Q. My organization is about to revamp our information protection program. Can you provide any guidance as to how to make sure it’s holistic and will be embraced by all?
A. In my experience information security professionals tend to focus on the technical aspects of an information protection program. It’s natural to stick to the things we are really good at like network architecture design and intrusion detection systems. However, we need to keep in mind that any security program must be relevant to business goals, or in other words, security must align with the business. How can we effectively defend a request for a business expense without truly understanding and communicating how that expense will enhance the business? If you have not found out already, spouting off technical specs to executive management is not the way to get your purchase approved.
One of the most effective ways to help ensure information protection strategies are holistic and align with the business is by forming a cross-functional governance group. You want to ensure that all stakeholders affected by the information security program are involved, which means having executives of all the various business functions take part in this governance group or steering committee. The governance team will aid you in establishing a framework that ensures that the information security program: 1) meets the entire organization’s needs, 2) adds benefits that outweigh the costs, 3) is relevant to the business and that relevancy can be communicated to executive management.
There are eight basic objectives that this governance team will help address:
1) Develop the information protection strategy in support of business strategy and direction.
2) Obtain executive management commitment and support.
3) Ensure the definition and implementation of roles and responsibilities throughout the organization is one that emphasizes the edict that the security executive is a facilitator and not an enforcer.
4) Establish reporting and communication channels that support and promote information protection activities.
5) Identify and assess the impact of current and potential legal and regulatory issues.

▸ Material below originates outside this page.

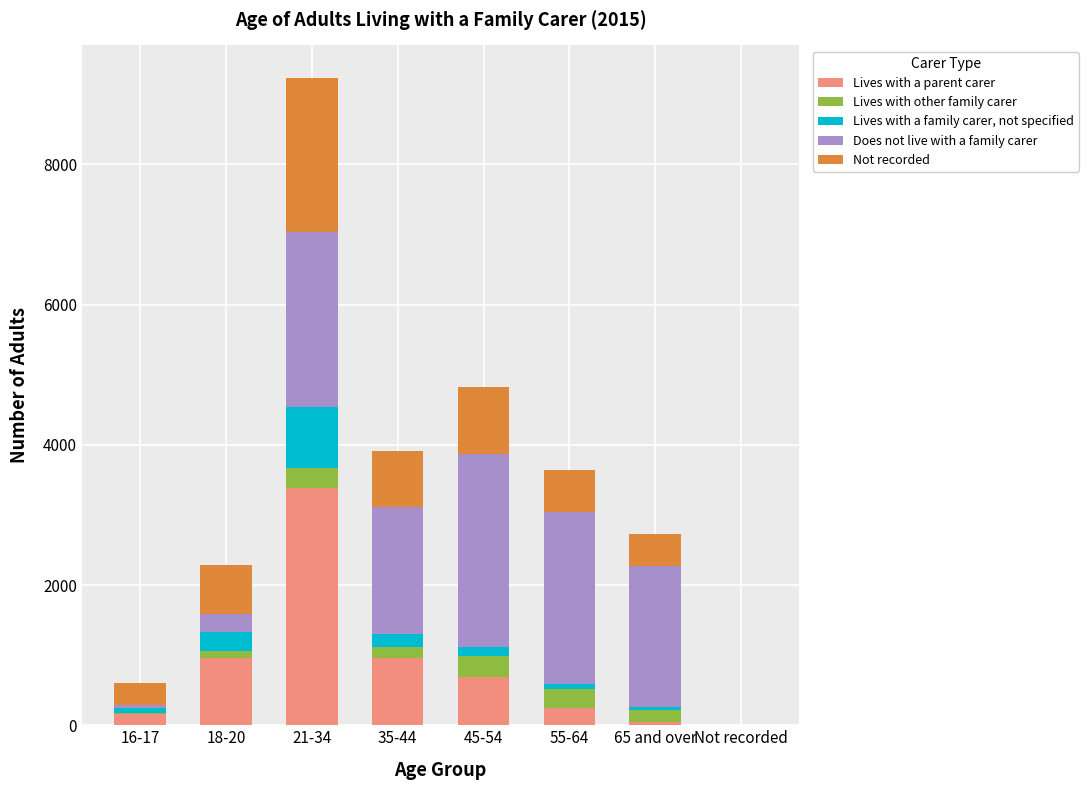

At which label does Lives with a parent carer reach its peak?

21-34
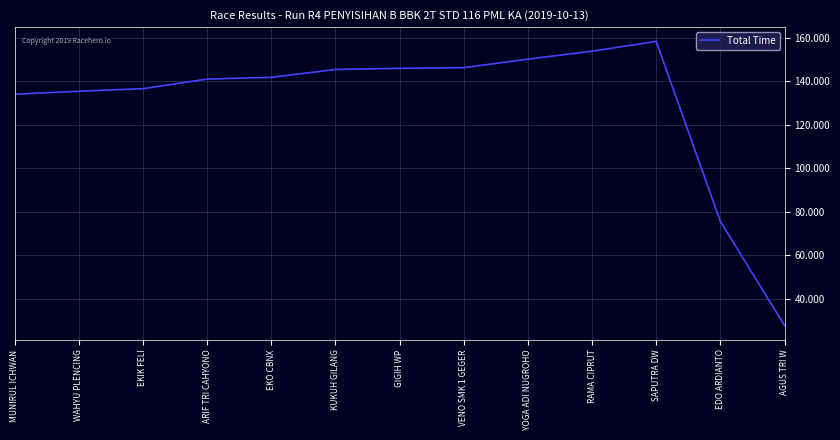

Approximately how many times larger is the value at YOGA ADI NUGROHO compared to EDO ARDIANTO?

2.0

6) Establish and maintain policies that support business goals and objectives.
7) Ensure the development of procedures and guidelines that reinforce the policies.
8) Develop business case and organization value analysis that defends information protection program investments.
In essence, the governance team forms a communication channel for senior management’s goals and thereby ensures alignment of the information protection program with the organization’s objectives. If this is done correctly it will naturally lead to a holistic security program. In addition, it assists with perhaps the most difficult part of information protection for information security practitioners -- the building of strong working relationships with leaders of the business functions outside of security that can result in gaining their buy-in and support.The book "Information Protection Playbook" edited by Kane and Koppel provides more information about how to achieve these objectives as well as developing an information protection framework.
Answer provided by Greg Kane, Security Executive Council staff.